• Data provided:
= = = =

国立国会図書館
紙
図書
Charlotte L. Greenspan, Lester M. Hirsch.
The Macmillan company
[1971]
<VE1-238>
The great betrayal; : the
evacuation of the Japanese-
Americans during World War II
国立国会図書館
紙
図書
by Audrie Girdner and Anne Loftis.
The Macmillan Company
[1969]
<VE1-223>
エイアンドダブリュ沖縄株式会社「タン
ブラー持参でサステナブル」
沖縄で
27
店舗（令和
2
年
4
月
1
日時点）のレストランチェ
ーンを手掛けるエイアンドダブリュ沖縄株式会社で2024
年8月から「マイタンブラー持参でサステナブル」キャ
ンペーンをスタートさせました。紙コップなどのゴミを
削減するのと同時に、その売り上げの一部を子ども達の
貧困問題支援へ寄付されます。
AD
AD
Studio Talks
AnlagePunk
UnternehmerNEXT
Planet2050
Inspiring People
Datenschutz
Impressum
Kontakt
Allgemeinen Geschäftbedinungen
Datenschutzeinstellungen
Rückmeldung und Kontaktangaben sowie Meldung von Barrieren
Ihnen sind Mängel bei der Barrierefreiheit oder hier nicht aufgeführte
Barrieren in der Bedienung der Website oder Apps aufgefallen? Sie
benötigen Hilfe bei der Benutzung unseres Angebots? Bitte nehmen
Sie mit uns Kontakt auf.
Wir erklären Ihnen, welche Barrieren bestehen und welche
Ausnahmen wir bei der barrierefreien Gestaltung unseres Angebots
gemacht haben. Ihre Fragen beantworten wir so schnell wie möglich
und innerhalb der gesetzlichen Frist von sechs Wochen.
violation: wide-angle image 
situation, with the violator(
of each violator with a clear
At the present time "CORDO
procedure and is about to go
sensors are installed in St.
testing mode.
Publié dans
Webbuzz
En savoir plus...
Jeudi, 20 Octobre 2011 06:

= = = =

Reproduce the material starting at its first line and ending at the line containing "UnternehmerNEXT", updating it by replacing "Studio Talks" with "Studio Sessions" and leaving everything else unchanged.

• Answer:
国立国会図書館
紙
図書
Charlotte L. Greenspan, Lester M. Hirsch.
The Macmillan company
[1971]
<VE1-238>
The great betrayal; : the
evacuation of the Japanese-
Americans during World War II
国立国会図書館
紙
図書
by Audrie Girdner and Anne Loftis.
The Macmillan Company
[1969]
<VE1-223>
エイアンドダブリュ沖縄株式会社「タン
ブラー持参でサステナブル」
沖縄で
27
店舗（令和
2
年
4
月
1
日時点）のレストランチェ
ーンを手掛けるエイアンドダブリュ沖縄株式会社で2024
年8月から「マイタンブラー持参でサステナブル」キャ
ンペーンをスタートさせました。紙コップなどのゴミを
削減するのと同時に、その売り上げの一部を子ども達の
貧困問題支援へ寄付されます。
AD
AD
Studio Sessions
AnlagePunk
UnternehmerNEXT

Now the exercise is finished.